Data listing.
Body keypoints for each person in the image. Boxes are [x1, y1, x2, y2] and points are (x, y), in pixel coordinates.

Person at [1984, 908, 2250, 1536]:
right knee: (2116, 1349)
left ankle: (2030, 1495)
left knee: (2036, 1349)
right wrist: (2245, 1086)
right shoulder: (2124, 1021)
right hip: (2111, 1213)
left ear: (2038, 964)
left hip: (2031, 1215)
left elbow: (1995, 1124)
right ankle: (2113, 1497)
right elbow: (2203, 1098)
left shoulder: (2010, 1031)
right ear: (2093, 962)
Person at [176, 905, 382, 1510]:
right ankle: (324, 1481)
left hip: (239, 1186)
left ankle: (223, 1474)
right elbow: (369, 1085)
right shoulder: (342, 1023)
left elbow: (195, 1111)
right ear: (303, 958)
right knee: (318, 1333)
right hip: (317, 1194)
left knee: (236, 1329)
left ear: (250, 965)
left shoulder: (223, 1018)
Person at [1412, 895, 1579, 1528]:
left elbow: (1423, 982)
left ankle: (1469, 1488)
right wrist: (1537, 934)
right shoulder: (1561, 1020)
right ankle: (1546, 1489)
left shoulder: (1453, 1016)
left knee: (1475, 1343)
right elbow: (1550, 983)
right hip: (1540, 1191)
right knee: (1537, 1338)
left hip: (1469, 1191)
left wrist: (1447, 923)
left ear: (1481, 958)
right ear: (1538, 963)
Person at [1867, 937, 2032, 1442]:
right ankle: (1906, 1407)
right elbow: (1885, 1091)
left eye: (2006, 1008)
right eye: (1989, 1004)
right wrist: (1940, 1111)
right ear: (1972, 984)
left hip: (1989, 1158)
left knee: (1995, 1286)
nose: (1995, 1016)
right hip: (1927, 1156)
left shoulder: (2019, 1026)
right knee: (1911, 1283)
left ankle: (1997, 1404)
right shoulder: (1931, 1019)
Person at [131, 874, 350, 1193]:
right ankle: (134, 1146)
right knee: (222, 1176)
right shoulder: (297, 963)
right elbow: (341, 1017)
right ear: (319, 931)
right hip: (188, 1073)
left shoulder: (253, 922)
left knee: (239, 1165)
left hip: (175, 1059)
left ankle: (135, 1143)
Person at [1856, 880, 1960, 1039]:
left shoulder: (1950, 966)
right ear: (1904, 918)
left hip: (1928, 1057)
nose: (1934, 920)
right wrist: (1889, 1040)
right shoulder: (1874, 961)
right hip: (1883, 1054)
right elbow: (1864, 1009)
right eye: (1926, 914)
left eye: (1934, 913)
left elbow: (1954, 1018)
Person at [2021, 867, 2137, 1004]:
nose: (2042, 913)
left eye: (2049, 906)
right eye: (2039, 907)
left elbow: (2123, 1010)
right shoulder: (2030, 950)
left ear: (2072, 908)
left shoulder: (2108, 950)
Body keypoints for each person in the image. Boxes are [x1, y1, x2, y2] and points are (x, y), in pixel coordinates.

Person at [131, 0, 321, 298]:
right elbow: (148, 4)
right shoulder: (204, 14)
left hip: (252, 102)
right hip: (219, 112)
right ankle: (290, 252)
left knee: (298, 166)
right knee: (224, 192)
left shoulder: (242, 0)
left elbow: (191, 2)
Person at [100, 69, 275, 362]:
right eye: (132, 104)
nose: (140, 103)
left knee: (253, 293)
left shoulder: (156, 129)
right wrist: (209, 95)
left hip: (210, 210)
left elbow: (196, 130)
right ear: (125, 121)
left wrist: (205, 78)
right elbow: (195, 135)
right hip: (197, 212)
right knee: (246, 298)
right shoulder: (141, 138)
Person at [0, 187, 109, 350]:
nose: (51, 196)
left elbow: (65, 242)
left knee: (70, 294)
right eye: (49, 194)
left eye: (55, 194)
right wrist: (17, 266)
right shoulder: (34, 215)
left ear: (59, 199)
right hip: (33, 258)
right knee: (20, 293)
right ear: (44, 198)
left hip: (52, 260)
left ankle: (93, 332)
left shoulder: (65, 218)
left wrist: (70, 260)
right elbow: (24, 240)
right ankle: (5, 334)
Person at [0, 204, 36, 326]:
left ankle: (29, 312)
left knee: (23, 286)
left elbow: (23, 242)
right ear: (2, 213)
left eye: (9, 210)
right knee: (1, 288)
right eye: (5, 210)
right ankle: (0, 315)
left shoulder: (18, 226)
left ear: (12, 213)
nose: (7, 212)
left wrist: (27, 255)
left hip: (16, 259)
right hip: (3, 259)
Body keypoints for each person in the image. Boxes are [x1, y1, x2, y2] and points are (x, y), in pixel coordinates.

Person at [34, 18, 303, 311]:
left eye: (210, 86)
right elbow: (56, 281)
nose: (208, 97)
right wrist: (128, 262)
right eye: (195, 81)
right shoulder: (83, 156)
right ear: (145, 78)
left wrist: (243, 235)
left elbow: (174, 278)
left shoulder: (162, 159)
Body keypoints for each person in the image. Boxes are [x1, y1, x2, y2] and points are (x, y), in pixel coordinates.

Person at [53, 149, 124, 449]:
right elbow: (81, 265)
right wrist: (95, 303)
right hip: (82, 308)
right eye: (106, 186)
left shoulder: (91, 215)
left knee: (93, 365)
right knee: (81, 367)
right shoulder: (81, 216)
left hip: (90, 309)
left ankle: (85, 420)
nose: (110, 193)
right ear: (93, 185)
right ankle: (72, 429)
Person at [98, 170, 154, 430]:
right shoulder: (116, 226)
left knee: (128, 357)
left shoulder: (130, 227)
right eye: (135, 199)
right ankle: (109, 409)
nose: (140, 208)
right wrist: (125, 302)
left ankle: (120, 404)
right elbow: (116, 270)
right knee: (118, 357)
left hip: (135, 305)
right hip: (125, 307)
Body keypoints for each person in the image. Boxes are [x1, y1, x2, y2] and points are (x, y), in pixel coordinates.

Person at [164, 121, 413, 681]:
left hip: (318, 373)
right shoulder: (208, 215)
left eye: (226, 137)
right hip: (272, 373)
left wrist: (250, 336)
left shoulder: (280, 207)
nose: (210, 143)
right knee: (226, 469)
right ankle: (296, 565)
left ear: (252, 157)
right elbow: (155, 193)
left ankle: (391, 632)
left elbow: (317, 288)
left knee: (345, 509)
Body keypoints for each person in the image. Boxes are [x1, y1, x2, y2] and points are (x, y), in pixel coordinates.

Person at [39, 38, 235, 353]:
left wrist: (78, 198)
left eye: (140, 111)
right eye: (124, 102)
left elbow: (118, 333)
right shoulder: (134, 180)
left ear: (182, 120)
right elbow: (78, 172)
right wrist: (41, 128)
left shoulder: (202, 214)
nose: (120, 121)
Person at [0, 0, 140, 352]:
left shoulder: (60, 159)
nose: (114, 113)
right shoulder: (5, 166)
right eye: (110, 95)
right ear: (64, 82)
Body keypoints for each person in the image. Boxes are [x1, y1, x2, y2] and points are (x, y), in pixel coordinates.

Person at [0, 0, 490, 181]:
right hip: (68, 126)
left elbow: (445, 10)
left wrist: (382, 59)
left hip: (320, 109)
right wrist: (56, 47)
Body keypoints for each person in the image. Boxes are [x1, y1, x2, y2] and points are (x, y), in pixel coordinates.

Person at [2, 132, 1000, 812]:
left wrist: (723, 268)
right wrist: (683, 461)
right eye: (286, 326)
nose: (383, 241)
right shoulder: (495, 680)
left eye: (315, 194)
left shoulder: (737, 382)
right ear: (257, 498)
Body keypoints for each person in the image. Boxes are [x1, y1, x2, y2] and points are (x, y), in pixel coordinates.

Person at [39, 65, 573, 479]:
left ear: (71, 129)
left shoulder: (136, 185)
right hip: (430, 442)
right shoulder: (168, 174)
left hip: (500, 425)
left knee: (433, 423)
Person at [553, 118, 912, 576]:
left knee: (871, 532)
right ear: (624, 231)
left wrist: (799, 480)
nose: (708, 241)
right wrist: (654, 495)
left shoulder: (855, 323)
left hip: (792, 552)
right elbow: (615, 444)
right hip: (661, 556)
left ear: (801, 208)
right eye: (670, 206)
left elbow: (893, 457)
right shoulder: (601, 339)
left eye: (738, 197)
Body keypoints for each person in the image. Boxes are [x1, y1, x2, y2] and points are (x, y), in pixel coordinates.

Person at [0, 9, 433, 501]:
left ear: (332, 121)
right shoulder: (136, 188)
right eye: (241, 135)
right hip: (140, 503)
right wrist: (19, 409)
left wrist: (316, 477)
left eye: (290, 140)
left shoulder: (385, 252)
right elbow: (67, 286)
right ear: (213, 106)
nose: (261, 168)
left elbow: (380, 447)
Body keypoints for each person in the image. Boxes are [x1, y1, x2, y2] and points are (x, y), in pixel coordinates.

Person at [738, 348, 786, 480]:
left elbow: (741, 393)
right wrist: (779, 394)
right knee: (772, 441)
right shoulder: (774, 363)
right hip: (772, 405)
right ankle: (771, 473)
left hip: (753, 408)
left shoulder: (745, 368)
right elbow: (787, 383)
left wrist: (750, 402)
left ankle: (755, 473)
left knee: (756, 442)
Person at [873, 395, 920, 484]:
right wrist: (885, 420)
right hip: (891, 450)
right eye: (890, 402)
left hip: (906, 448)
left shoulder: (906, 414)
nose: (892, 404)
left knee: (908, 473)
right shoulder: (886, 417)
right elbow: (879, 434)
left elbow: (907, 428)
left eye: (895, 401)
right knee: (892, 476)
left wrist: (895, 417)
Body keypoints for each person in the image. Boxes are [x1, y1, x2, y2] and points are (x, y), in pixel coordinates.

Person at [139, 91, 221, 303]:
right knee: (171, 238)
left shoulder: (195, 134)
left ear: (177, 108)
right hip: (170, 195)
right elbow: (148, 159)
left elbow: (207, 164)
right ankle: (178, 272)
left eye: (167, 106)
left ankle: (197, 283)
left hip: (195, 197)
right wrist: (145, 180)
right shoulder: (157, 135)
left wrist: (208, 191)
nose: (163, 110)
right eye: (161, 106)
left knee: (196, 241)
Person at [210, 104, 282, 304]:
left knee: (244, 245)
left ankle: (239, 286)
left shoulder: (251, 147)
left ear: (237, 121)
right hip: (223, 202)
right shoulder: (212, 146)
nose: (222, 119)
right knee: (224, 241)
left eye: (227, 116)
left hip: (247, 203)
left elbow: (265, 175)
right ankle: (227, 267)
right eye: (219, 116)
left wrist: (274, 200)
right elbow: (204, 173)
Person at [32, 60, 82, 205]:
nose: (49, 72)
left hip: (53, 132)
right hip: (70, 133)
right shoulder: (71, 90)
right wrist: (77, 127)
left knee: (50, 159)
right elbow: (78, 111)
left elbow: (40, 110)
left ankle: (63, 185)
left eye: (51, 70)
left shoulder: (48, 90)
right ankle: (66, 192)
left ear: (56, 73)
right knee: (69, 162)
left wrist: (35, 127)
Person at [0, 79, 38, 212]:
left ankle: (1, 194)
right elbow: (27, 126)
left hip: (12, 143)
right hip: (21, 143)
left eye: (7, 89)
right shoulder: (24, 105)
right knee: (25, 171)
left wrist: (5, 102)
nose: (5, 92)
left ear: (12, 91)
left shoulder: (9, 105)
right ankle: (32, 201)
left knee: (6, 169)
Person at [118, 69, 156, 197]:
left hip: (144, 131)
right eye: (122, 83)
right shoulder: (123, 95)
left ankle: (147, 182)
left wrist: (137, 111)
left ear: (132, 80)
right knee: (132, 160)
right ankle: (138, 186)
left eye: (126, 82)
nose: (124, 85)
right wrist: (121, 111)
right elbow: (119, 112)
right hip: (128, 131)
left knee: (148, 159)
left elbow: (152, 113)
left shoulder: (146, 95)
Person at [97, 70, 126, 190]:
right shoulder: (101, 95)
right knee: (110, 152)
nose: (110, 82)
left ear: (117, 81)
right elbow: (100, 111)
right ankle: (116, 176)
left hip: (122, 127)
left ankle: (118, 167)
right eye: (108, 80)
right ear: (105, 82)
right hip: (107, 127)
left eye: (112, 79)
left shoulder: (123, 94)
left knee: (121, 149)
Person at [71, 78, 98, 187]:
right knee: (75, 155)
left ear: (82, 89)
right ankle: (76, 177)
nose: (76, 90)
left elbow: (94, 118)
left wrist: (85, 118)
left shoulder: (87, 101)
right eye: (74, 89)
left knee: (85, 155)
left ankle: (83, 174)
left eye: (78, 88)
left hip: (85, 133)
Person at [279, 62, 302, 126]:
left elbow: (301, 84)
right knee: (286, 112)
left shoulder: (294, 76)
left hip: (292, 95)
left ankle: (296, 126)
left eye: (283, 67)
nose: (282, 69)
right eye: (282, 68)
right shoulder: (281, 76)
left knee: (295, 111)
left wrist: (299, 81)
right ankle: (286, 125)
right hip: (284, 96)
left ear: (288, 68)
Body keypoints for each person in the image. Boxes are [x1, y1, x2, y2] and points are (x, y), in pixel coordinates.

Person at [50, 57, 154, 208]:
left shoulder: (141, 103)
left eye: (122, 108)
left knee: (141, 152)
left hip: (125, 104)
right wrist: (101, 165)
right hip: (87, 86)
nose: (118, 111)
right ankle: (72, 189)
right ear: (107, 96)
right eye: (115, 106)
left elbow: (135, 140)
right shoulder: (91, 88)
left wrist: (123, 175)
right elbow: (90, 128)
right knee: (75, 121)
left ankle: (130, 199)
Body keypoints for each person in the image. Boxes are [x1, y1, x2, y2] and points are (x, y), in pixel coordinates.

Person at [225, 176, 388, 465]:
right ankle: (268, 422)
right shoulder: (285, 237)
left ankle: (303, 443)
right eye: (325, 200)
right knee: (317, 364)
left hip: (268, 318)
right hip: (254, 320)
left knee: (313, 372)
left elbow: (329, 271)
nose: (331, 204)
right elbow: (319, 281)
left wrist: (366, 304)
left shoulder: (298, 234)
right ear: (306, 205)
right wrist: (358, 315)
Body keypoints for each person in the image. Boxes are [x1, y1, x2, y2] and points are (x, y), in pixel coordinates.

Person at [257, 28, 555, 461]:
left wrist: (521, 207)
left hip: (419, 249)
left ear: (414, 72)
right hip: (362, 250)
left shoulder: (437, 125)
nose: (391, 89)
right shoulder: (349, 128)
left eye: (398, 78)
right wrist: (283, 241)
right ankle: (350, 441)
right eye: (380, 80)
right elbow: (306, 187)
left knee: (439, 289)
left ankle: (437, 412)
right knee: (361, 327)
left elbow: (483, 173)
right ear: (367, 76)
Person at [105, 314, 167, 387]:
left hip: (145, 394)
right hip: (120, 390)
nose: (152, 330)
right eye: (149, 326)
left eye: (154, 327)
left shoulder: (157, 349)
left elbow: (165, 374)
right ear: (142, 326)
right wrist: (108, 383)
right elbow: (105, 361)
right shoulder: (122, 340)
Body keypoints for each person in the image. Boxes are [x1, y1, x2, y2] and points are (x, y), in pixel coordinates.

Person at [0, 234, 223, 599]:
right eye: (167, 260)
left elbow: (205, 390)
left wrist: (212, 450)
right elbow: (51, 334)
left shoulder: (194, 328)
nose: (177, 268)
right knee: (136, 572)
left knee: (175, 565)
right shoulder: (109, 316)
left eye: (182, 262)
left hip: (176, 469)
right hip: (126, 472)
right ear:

Exercise prompt.
In the data above, retype exactly and only the lines between the one holding "right ear: (1538, 963)" and the one holding "left shoulder: (1950, 966)", inclusive.

Solution to this exercise.
right ear: (1538, 963)
Person at [1867, 937, 2032, 1442]:
right ankle: (1906, 1407)
right elbow: (1885, 1091)
left eye: (2006, 1008)
right eye: (1989, 1004)
right wrist: (1940, 1111)
right ear: (1972, 984)
left hip: (1989, 1158)
left knee: (1995, 1286)
nose: (1995, 1016)
right hip: (1927, 1156)
left shoulder: (2019, 1026)
right knee: (1911, 1283)
left ankle: (1997, 1404)
right shoulder: (1931, 1019)
Person at [131, 874, 350, 1193]:
right ankle: (134, 1146)
right knee: (222, 1176)
right shoulder: (297, 963)
right elbow: (341, 1017)
right ear: (319, 931)
right hip: (188, 1073)
left shoulder: (253, 922)
left knee: (239, 1165)
left hip: (175, 1059)
left ankle: (135, 1143)
Person at [1856, 880, 1960, 1039]:
left shoulder: (1950, 966)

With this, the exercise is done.